Dr. Burzynski's struggles are an example of the difficulties that alternative cancer therapies often encounter in the United States. For instance, in July 1985 agents from the FDA and the Harris County sheriffs office forcibly entered Burzynski's clinic and seized eleven filing cabinets containing over 200,000 medical and insurance billing records. The stated purpose of the raid was suspicion of interstate shipment of antineoplastons. As of March 1993 (almost eight years later), the FDA had still not brought any charges against Dr. Burzynski, and yet the medical records and documents have not been returned.
Dr. Burzynski's work with antineoplastons is gaining worldwide recognition. Scientists at the Medical College of Georgia, the Imperial College of Science and Technology of London, the University of Kurume Medical School in Japan, the University of Turin Medical School in Italy, and the Shandong Medical Academy in China have been involved in replicating and expanding various aspects of Burzynski's research.

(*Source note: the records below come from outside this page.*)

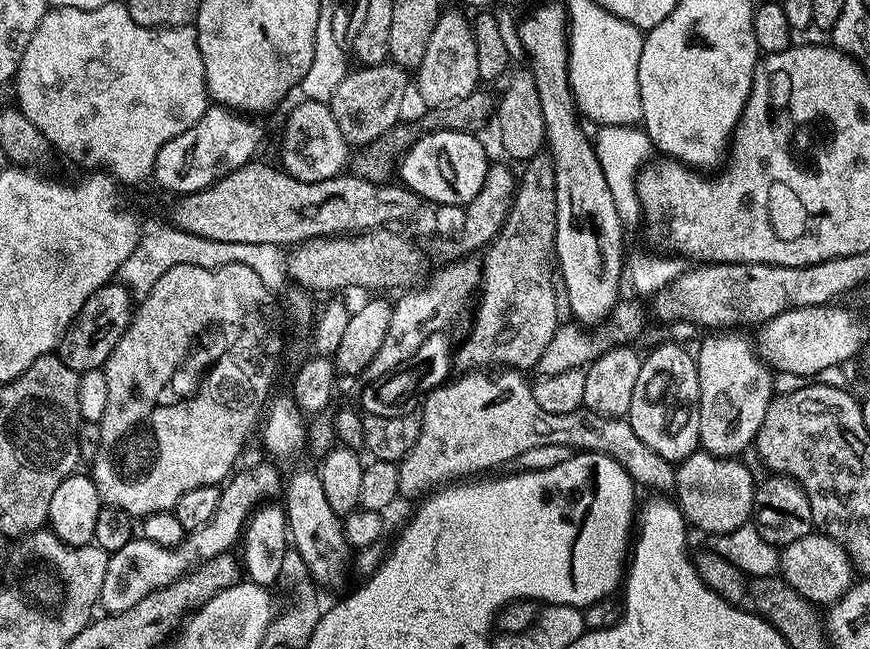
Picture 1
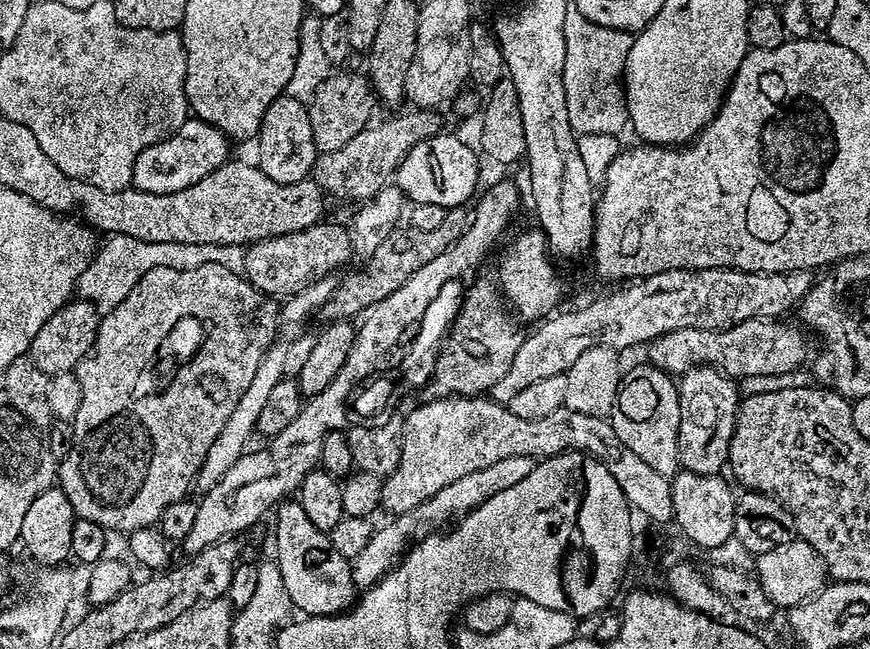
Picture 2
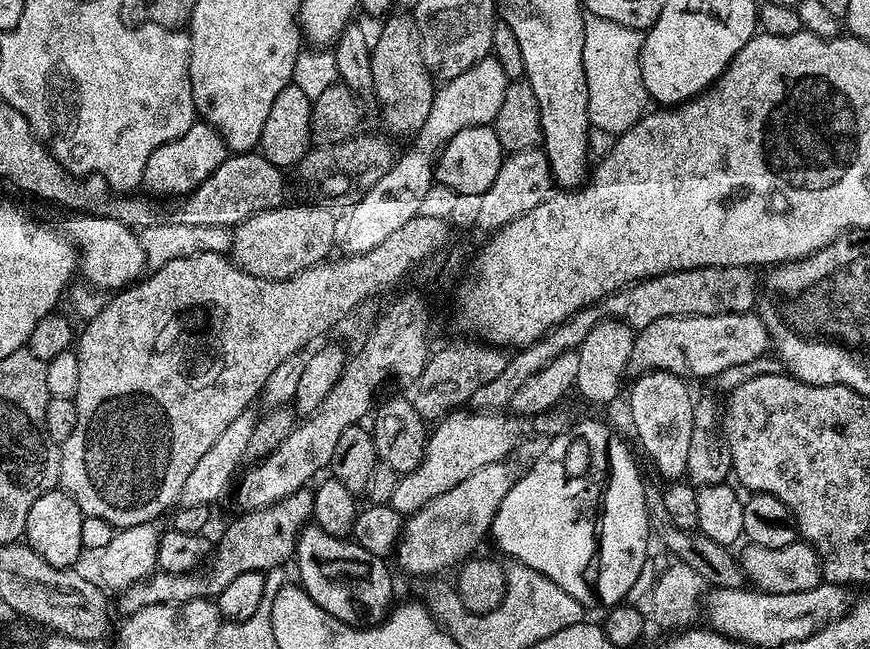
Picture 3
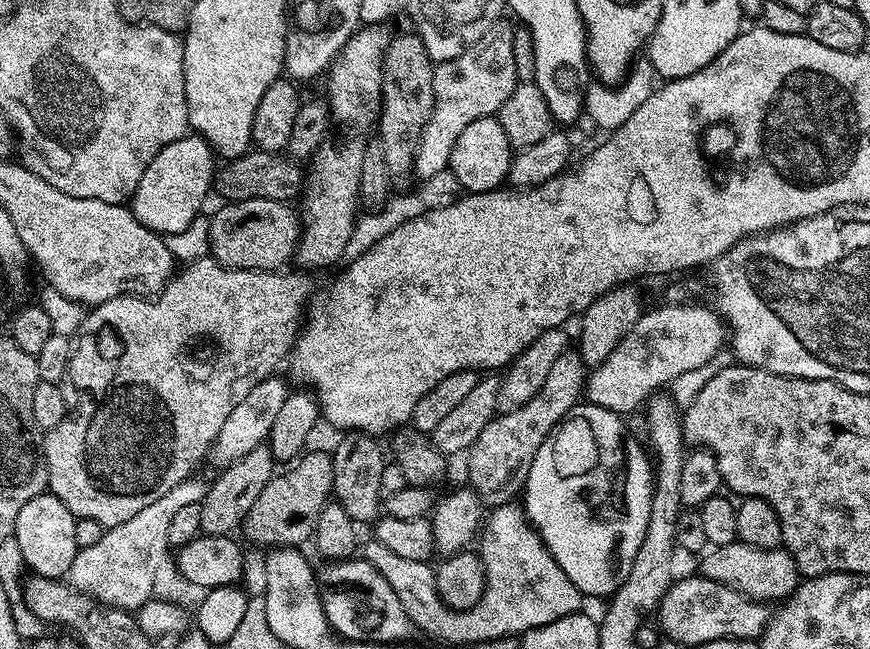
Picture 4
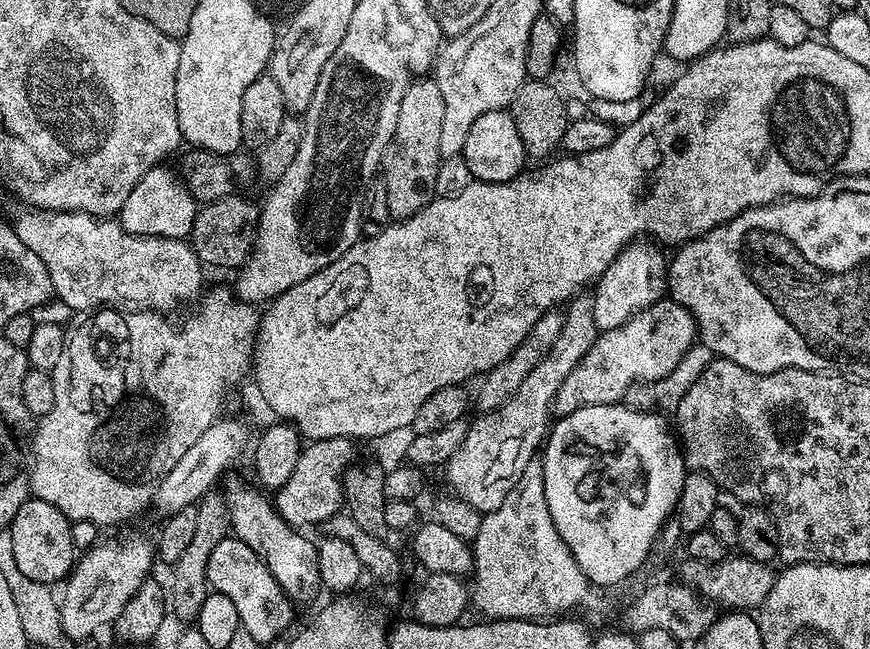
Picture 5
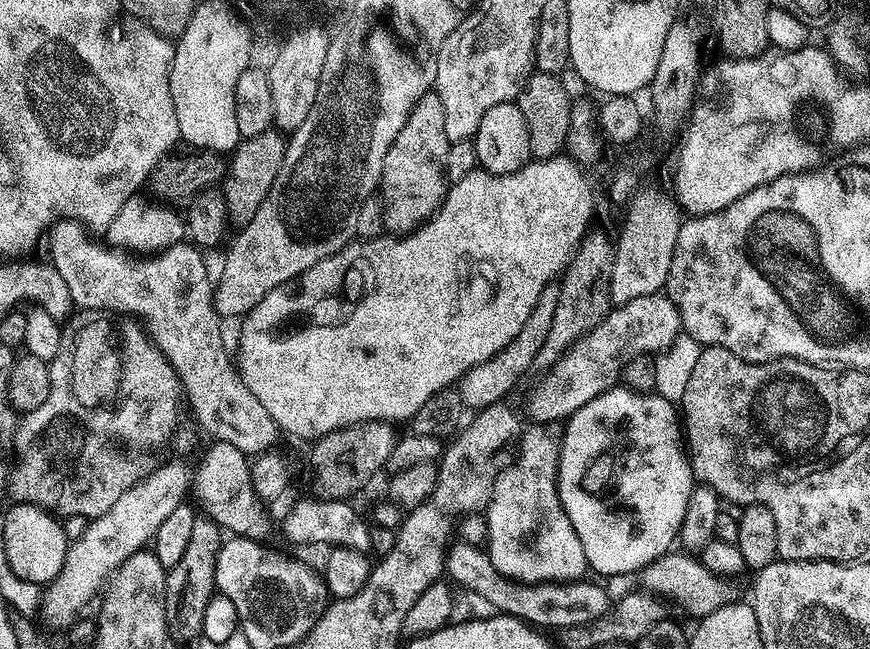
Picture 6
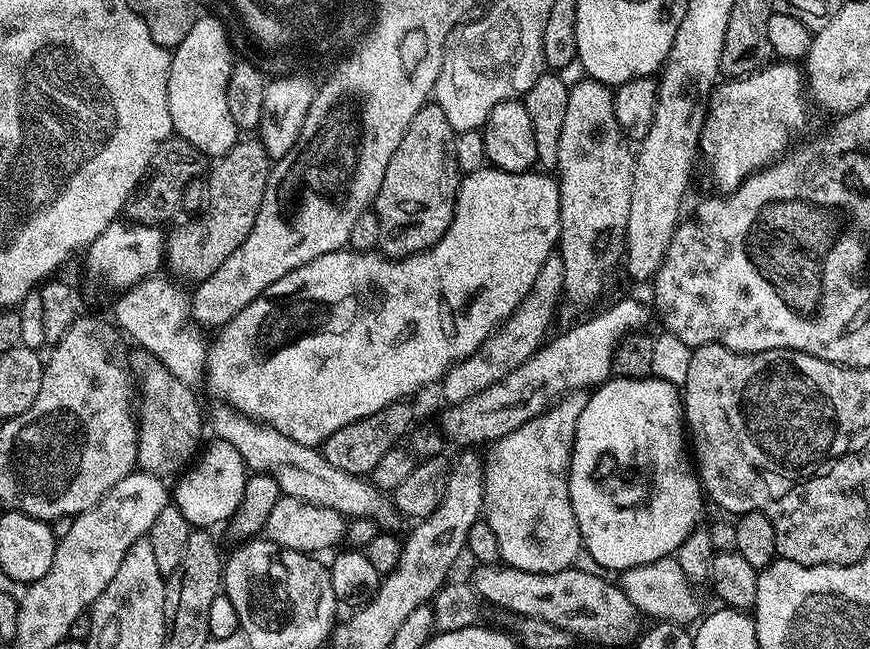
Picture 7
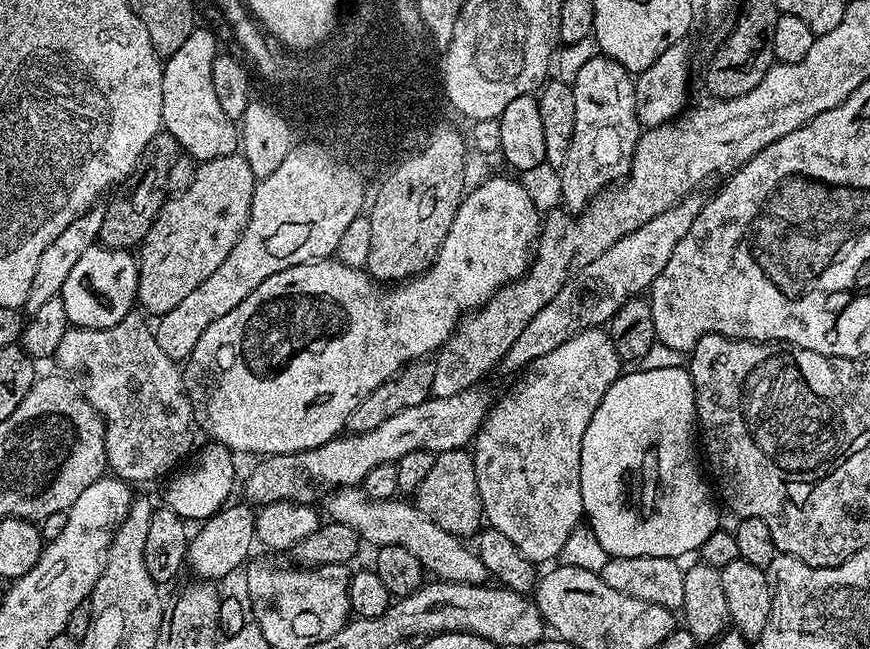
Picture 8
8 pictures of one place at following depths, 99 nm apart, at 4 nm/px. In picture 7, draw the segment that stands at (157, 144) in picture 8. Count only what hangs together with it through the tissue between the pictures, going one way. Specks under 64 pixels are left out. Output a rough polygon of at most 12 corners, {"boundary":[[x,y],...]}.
{"boundary":[[175,134],[124,203],[133,224],[164,226],[206,158]]}

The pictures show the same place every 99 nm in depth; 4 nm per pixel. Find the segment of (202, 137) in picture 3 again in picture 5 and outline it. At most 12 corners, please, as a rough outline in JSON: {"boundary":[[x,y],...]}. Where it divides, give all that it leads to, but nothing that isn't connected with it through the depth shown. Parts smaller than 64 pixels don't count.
{"boundary":[[175,170],[138,178],[119,210],[135,236],[191,237],[198,201]]}

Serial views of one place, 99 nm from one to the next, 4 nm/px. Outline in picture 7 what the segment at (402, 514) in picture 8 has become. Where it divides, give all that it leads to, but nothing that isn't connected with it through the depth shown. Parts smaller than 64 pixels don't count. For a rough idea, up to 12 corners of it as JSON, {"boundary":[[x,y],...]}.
{"boundary":[[234,410],[215,439],[283,495],[371,520],[398,521],[365,477],[338,470],[319,447]]}

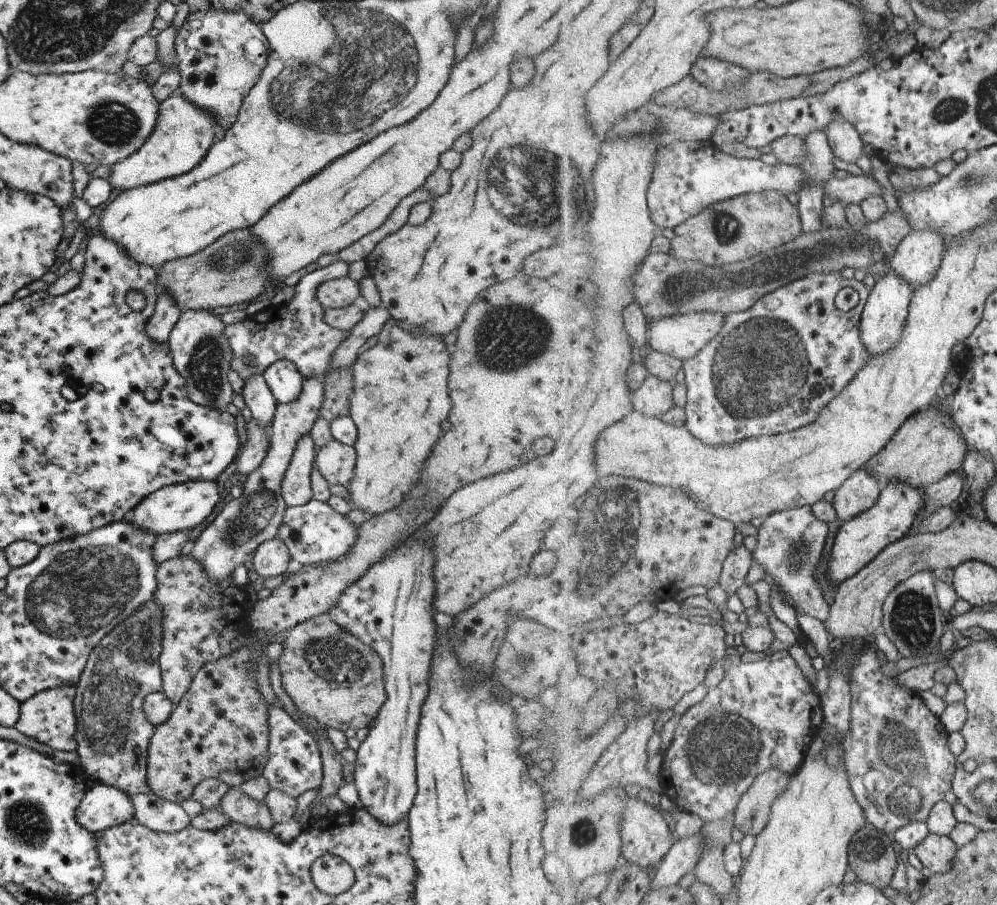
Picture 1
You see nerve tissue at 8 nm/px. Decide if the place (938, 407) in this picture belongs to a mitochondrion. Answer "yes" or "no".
no

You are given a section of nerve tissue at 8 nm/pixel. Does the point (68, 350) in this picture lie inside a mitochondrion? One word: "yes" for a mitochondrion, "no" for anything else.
no

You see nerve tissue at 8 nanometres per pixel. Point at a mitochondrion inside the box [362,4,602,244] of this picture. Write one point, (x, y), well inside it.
(521, 185)

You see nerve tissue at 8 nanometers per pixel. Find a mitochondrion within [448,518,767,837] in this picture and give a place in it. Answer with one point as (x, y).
(517, 656)

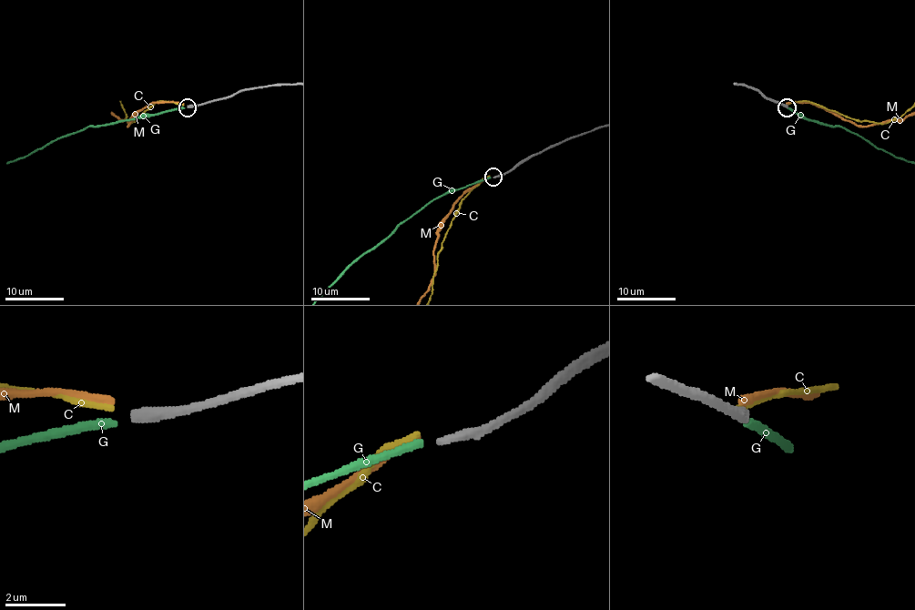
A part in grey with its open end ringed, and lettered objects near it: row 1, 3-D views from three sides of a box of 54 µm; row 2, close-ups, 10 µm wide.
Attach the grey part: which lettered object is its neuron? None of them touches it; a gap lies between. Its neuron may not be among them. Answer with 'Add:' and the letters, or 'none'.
Add: G

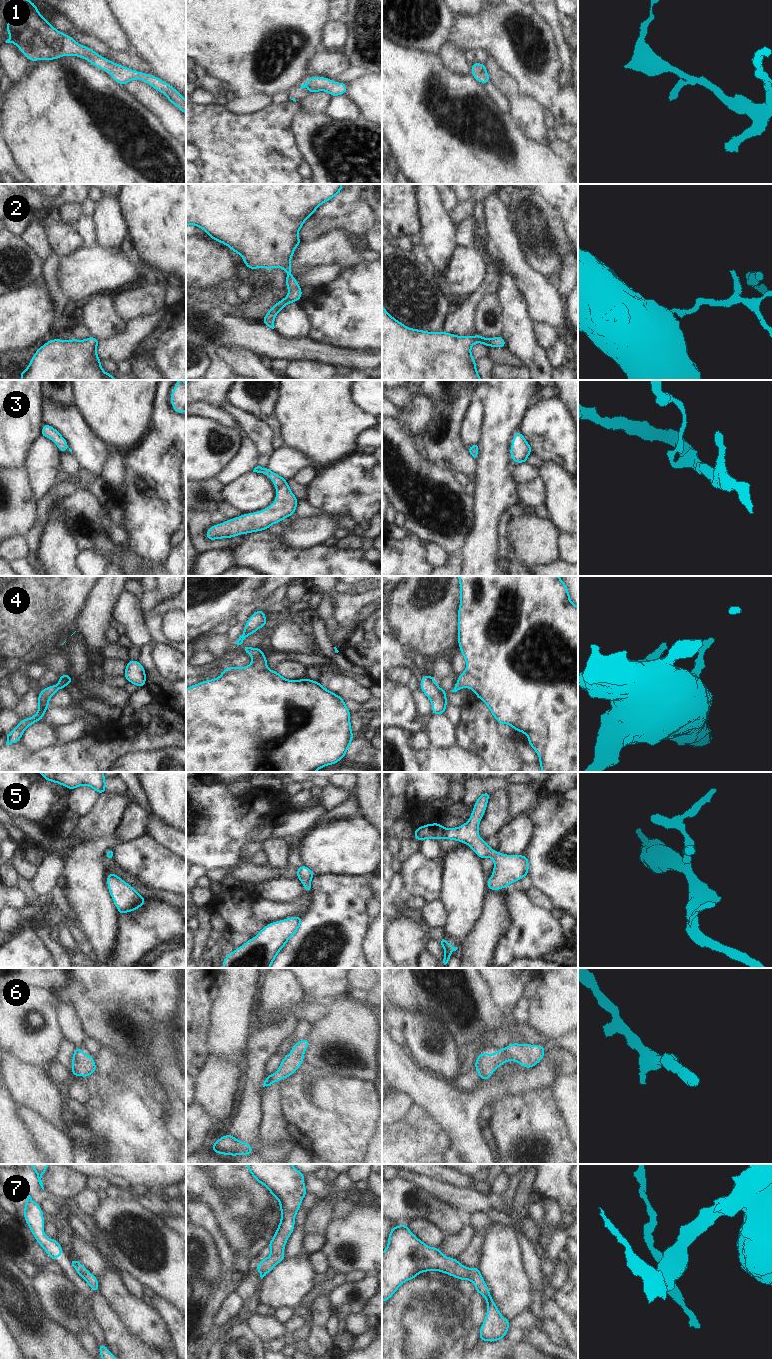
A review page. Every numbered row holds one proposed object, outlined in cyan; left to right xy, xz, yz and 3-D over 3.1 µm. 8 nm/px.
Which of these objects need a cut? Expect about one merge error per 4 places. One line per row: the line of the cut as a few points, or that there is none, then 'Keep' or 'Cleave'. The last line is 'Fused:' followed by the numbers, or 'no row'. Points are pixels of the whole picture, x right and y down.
1: No split. Keep
2: No split. Keep
3: No split. Keep
4: No split. Keep
5: No split. Keep
6: No split. Keep
7: No split. Keep
Fused: no row.

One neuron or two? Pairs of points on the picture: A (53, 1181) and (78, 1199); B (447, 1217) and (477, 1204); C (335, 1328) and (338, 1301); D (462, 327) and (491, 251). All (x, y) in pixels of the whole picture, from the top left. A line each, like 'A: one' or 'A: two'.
A: two
B: two
C: two
D: one

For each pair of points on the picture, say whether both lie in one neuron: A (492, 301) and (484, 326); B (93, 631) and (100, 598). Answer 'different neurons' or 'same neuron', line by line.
A: same neuron
B: same neuron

Researchers from the University of Kurume Medical School in Japan and the Burzynski Research Institute have completed studies showing that low doses of orally administered synthetic antineoplaston A 10 help prevent lung, breast, and liver cancers in animal models. (7)
Clinical trials with antineoplastons are currently being conducted with patients in Japan, Poland, and the Netherlands as well as in the United States.
Treatment with antineoplastons has not demonstrated any major side effects or toxicity. A small percentage of patients has had mild reactions, such as stomach gas, slight change in blood pressure, mild skin rash, and chills or fever.
Antineoplastons do not appear to interfere with traditional forms of cancer therapy or with other types of alternative cancer therapy.
All patients are treated on an outpatient basis, and patients are taught to administer their own therapy. During the first several weeks of treatment, patients are usually seen approximately twice weekly and then at intervals of every four to eight weeks. The brochure for the Burzynski Clinic, located in Houston, Texas, indicates that the minimum length of time for treatment is from four months to one year.
There are three main routes for administering antineoplaston treatments:
- Intravenous drip with an ambulatory pump
- Intravenous injections through a catheter
- Orally, in capsule form
Dosage levels and the means of administration are determined by the type of cancer and the condition of the individual patient.